The Criminal Assets Bureau of Ireland (CAB) has reportedly seized a huge amount of bitcoin worth €52 million (app $56 million) from a drug dealer after a ruling by the high court categorizing the funds as proceeds of crime.
According to a Wednesday report by Independent, the accused, Clifton Collins who is 49 and a resident of Crumlin, one of Dublin’s south inner cities, did not oppose the charges brought by the CAB.
Early investments in Bitcoin
He attracted the attention of the law enforcement agency when the local police department started investigating his case in 2017. The officers had found a large quantity of cannabis in a four-wheel vehicle driven by Collins.
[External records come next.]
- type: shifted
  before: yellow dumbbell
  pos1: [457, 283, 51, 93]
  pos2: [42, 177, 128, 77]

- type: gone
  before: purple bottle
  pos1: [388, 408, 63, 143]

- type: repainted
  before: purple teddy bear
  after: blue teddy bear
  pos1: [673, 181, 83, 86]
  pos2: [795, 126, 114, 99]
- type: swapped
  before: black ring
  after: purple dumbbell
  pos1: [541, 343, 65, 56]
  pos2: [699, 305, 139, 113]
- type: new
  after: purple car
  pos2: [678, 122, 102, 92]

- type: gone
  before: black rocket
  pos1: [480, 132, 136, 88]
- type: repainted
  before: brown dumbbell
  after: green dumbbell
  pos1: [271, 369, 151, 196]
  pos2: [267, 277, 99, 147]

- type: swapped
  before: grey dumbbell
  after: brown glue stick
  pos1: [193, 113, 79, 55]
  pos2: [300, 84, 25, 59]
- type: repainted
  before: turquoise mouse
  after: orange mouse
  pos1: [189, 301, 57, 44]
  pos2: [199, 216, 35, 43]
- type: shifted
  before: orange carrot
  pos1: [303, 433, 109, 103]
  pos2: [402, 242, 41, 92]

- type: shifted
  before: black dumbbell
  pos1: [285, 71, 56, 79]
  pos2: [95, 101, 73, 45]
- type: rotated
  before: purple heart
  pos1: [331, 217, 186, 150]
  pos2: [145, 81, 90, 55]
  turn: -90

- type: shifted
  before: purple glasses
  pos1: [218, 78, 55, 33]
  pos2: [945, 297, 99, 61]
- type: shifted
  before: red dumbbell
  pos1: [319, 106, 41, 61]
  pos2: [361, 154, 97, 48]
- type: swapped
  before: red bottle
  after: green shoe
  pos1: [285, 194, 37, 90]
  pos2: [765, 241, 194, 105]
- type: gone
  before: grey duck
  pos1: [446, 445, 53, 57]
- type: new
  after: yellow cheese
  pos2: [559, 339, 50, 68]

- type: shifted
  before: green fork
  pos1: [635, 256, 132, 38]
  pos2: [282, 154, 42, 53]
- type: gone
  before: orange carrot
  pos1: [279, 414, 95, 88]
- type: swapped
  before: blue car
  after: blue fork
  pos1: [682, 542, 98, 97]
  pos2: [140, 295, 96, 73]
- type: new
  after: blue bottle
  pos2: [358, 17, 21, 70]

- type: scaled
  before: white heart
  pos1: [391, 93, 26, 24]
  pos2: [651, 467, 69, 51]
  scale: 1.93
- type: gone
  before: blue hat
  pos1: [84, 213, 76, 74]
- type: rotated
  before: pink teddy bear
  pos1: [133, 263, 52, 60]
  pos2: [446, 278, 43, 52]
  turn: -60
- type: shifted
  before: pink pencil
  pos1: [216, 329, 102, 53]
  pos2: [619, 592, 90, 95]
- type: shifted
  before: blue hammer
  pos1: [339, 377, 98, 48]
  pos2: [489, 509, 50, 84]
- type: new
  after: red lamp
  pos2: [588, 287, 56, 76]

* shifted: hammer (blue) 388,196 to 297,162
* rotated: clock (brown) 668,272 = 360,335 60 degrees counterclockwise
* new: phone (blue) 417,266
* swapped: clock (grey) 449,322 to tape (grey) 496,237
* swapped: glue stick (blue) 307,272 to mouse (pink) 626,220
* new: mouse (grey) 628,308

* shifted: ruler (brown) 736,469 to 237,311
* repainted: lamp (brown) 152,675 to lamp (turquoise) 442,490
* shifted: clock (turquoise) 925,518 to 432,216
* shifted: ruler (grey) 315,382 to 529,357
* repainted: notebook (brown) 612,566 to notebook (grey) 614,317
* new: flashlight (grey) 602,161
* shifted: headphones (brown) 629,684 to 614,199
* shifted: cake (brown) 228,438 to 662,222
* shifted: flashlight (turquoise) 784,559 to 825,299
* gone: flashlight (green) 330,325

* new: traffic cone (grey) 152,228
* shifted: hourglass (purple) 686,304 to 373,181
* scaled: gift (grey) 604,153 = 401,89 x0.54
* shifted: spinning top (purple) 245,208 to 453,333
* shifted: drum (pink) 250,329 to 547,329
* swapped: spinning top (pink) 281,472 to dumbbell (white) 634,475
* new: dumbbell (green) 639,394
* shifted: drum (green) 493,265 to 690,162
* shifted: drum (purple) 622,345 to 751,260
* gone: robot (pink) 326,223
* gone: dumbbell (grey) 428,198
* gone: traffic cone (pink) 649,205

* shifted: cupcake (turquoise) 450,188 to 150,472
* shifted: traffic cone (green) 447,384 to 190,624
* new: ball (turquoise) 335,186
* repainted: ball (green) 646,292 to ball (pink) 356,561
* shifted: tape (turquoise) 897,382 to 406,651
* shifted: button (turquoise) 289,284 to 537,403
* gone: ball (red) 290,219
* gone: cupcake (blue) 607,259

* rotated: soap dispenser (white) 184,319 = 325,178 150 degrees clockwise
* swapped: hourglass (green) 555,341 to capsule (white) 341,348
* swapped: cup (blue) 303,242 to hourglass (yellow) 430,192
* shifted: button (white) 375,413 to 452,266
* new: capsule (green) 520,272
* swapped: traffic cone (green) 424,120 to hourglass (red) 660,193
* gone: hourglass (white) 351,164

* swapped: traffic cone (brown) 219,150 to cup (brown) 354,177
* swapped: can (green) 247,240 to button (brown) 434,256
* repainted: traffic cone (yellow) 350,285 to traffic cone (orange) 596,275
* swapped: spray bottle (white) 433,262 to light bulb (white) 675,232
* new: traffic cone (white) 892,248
Thereafter, he appeared before the Bray District Court for various charges under the Misuse of Drugs Act.
Collins is alleged to have made various investments in the early stages of Bitcoin and these investments have yielded a great deal of money over time.
As per the report, the judge in charge of the case, Mr. Justice Alexander Owens, acknowledged that Collins was involved in the supply and sale of drugs and ruled that the assets in his Bitcoin wallet be forfeited under the Proceeds of Crime legislation.
The CAB had already gotten a freezing order to prevent Collins from moving the Bitcoin in his wallet without the court’s approval.
Fiat also used for crime
Collins’ case was not the only one brought before Judge Owens yesterday. There were about five other applications brought to the court by the CAB.
The CAB had seized about €62,136 ($67,119 in a Ladbrokes betting account owned by Stephen McAuley, a resident of Hollystown in west Dublin, for his involvement in drug deals. A Tag Heuer watch valued at €2,900 ($3,132), and another €21,940 ($23,699) were also obtained from him.
Another CAB application was for James O’Neill, a resident of Dublin’s south inner city, who was allegedly involved with a drug gang associated with the Kinahan crime cartel. A mobile home worth €20,000 ($21,603), an Audemars Piguet watch also worth €20,000 and €21,000 ($22,683) held in a credit union account were seized by the agency.